INSTRUCTIONS FOR THE TASK:
Count the lines below that contain the string "qUnion" and reply with that number alone.

• • • • • • •

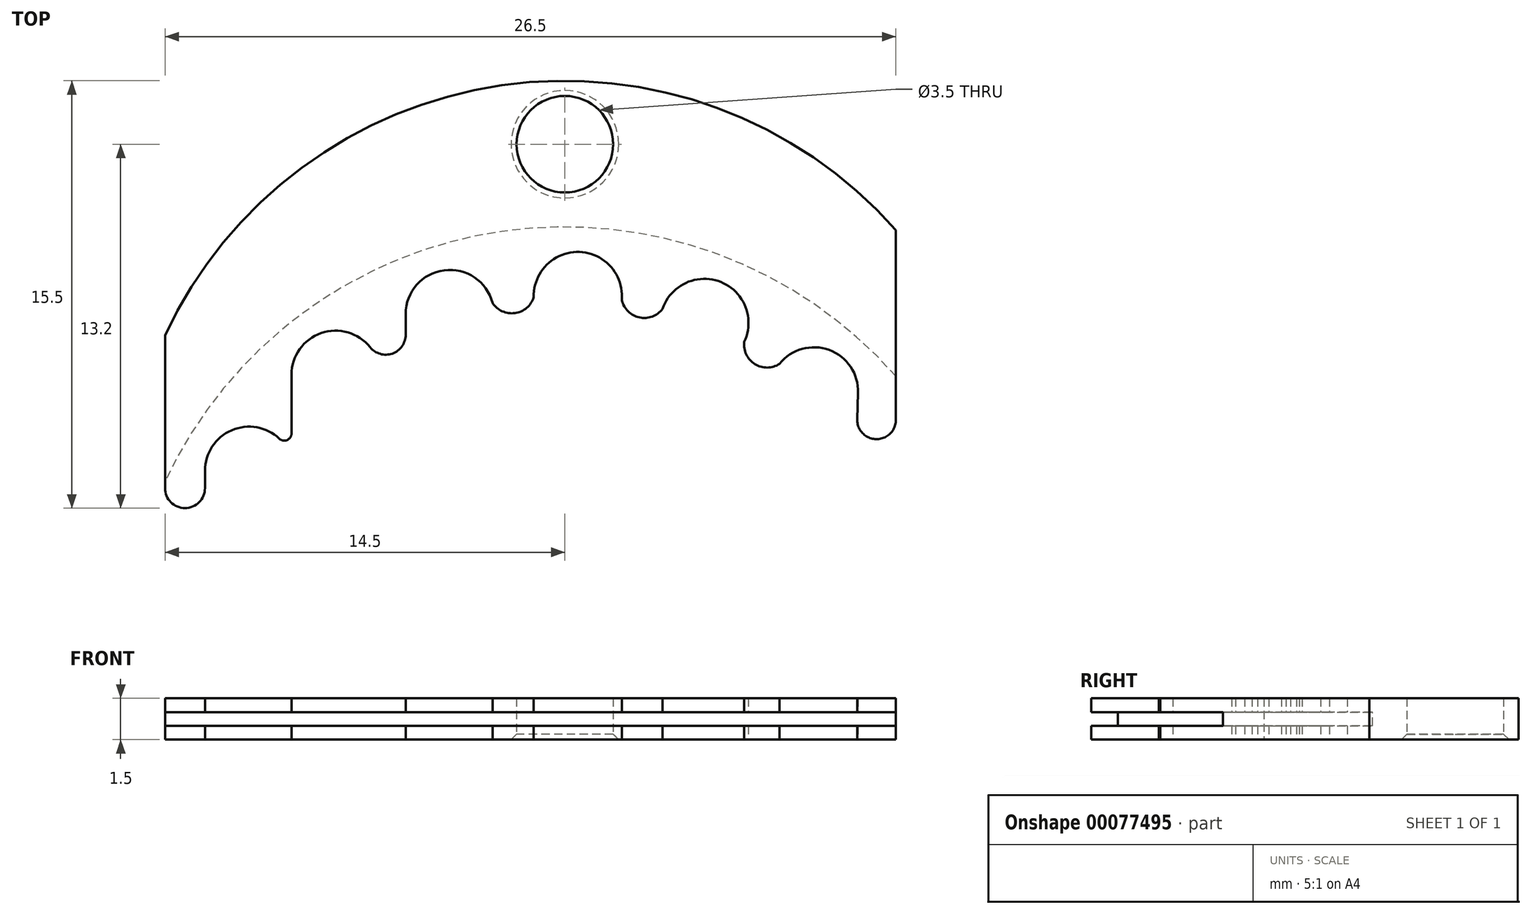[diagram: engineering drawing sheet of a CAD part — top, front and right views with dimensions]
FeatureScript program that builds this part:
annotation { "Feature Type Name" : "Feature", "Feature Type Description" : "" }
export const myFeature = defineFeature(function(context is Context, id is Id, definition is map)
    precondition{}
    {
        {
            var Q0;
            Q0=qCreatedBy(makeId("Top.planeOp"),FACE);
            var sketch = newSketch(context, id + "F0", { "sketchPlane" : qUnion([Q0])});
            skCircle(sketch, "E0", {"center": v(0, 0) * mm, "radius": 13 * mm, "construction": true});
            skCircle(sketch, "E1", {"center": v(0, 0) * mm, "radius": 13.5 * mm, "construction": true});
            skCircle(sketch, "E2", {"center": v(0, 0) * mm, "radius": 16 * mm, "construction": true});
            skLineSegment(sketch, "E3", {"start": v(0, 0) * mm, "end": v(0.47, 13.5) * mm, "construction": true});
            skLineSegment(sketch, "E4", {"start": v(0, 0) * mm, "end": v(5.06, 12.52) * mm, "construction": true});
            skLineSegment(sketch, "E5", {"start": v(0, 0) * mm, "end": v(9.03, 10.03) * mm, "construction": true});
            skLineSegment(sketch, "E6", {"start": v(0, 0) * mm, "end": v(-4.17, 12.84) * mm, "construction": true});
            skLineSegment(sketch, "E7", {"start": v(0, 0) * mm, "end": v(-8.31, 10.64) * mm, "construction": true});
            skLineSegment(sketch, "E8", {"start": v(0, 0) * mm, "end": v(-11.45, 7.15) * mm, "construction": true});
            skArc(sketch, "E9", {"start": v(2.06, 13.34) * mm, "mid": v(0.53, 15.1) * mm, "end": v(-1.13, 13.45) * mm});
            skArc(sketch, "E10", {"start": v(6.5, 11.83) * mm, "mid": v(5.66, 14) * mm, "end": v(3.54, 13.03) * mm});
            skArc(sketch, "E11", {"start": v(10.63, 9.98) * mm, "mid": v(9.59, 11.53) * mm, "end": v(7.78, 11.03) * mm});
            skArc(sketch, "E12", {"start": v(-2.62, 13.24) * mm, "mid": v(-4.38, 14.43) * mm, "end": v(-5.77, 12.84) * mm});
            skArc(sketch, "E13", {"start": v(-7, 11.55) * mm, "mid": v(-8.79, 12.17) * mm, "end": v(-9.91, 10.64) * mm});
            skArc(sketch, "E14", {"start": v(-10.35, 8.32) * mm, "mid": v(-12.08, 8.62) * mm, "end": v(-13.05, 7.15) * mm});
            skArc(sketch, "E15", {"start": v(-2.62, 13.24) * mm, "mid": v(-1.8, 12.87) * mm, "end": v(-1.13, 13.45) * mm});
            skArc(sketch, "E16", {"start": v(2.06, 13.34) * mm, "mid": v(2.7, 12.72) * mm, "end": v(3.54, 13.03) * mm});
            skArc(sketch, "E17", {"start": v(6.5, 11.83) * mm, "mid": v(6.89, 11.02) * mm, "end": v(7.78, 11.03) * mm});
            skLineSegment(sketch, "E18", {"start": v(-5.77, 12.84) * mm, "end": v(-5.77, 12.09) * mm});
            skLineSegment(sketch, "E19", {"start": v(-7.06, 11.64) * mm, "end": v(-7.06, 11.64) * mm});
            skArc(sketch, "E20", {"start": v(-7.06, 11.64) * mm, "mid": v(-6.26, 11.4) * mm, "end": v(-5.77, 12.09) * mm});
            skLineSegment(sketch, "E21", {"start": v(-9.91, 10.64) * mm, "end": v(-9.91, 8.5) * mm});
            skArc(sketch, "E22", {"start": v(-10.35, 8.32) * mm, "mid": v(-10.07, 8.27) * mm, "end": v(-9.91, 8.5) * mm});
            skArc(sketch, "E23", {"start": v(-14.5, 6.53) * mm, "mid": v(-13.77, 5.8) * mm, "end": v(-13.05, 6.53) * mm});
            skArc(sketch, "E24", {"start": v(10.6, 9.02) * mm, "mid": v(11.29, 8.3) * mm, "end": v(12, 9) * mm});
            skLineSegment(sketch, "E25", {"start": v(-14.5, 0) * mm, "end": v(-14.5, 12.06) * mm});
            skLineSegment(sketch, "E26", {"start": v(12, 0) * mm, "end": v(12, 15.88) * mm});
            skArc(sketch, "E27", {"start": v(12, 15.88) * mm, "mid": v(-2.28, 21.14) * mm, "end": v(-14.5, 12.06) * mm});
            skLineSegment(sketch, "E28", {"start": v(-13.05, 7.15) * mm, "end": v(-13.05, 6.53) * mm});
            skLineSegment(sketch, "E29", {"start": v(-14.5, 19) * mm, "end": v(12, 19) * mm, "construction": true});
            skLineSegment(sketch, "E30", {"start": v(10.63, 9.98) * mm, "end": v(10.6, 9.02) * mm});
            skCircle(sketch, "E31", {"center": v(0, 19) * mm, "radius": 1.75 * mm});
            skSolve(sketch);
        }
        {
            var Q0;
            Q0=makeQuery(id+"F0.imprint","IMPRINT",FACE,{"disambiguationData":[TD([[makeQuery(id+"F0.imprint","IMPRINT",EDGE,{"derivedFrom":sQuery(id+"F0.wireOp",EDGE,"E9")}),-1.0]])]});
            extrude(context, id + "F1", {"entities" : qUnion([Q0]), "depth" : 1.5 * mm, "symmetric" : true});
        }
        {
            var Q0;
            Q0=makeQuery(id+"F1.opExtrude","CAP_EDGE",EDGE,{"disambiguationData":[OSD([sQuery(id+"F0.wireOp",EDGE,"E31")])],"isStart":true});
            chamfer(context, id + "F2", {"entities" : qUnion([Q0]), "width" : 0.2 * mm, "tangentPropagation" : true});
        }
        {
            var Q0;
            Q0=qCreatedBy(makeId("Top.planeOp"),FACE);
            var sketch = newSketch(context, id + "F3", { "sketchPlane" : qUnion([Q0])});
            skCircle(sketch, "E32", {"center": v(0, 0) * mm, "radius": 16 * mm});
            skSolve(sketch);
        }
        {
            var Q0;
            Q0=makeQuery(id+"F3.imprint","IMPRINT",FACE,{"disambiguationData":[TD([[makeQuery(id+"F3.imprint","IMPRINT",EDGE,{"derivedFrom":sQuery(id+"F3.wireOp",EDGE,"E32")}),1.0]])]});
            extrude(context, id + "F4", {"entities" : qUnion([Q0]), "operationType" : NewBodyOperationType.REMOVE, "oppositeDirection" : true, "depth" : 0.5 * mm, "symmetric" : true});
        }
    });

• • • • • • •

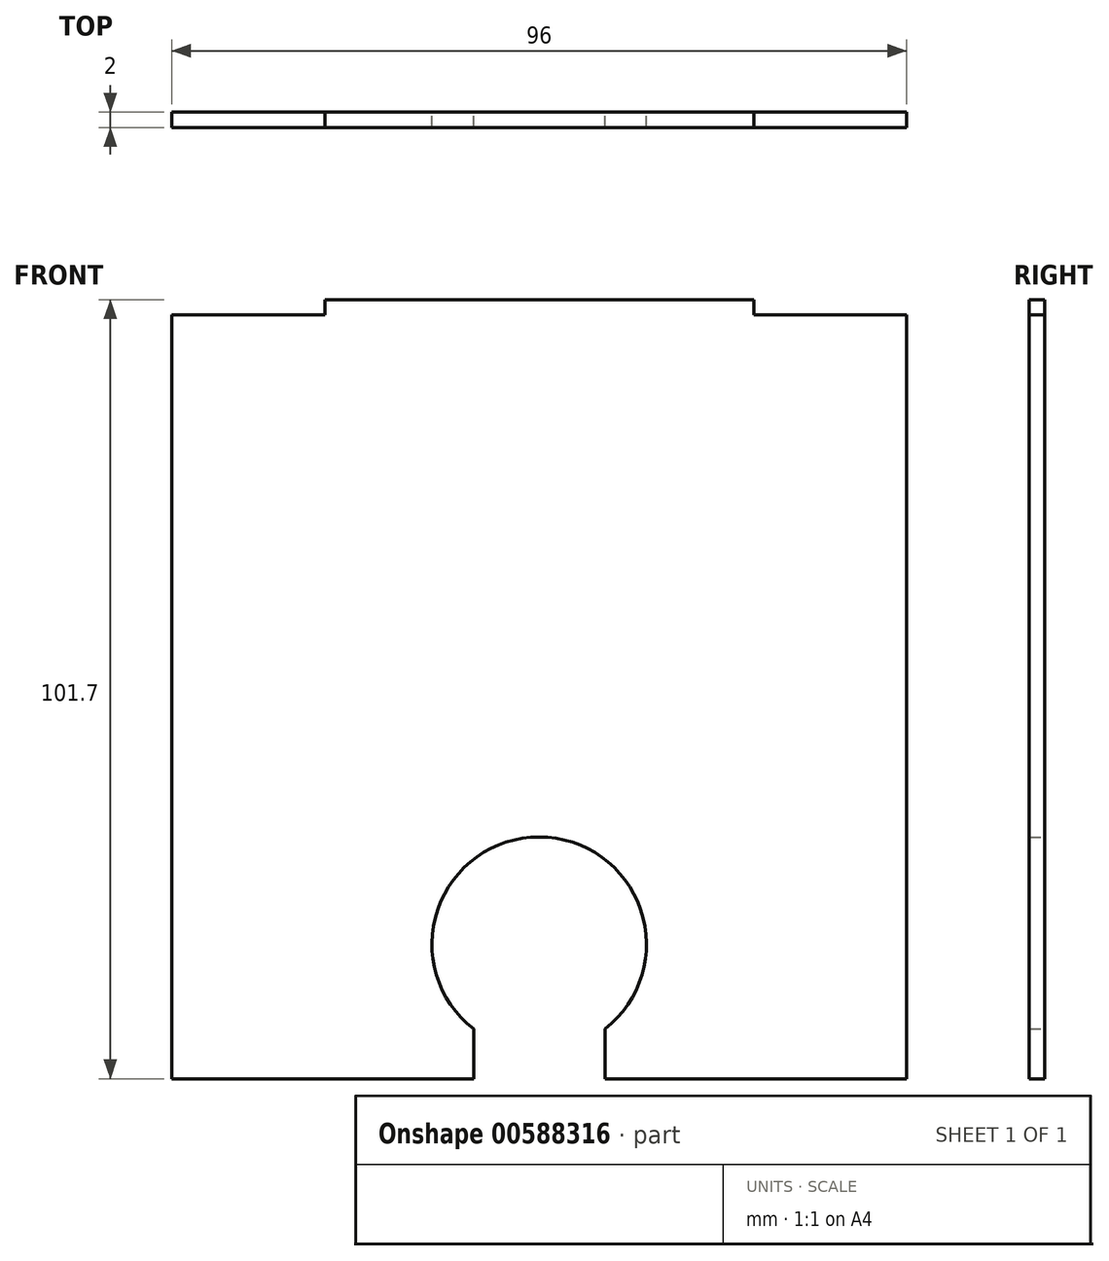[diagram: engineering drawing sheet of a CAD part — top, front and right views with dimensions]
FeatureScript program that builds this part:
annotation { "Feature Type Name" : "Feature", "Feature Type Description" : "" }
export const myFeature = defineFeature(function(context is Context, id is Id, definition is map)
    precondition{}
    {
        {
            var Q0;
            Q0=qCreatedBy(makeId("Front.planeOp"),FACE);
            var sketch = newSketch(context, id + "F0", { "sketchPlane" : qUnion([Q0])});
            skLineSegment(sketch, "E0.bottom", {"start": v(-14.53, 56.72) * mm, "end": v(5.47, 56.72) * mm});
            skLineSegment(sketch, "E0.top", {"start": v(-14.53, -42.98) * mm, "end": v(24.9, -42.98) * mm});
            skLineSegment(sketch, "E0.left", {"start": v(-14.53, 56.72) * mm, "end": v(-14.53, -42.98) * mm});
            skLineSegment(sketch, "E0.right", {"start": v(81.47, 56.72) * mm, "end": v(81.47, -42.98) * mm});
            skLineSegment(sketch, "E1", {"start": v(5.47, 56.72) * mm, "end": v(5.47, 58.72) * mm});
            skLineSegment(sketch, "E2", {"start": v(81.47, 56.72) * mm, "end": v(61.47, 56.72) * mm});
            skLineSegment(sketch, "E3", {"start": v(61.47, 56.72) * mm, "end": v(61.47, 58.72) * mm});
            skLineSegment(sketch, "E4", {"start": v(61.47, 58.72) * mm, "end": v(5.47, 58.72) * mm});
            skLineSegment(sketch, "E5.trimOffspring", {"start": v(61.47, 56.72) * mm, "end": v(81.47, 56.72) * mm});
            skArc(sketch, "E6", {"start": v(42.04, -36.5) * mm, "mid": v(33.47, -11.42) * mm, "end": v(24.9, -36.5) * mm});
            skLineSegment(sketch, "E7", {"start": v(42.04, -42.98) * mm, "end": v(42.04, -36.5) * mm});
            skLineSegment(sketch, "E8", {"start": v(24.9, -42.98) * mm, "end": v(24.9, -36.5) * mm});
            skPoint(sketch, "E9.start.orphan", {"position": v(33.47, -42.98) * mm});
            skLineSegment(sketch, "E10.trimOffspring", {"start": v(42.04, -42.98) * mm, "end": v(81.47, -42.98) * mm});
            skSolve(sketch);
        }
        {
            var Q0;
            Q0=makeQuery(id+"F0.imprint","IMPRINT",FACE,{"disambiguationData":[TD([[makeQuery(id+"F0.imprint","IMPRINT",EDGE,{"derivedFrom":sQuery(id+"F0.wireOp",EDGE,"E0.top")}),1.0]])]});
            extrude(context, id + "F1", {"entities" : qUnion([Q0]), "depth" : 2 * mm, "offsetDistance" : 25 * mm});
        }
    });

• • • • • • •

ANSWER TO THE EXERCISE:
7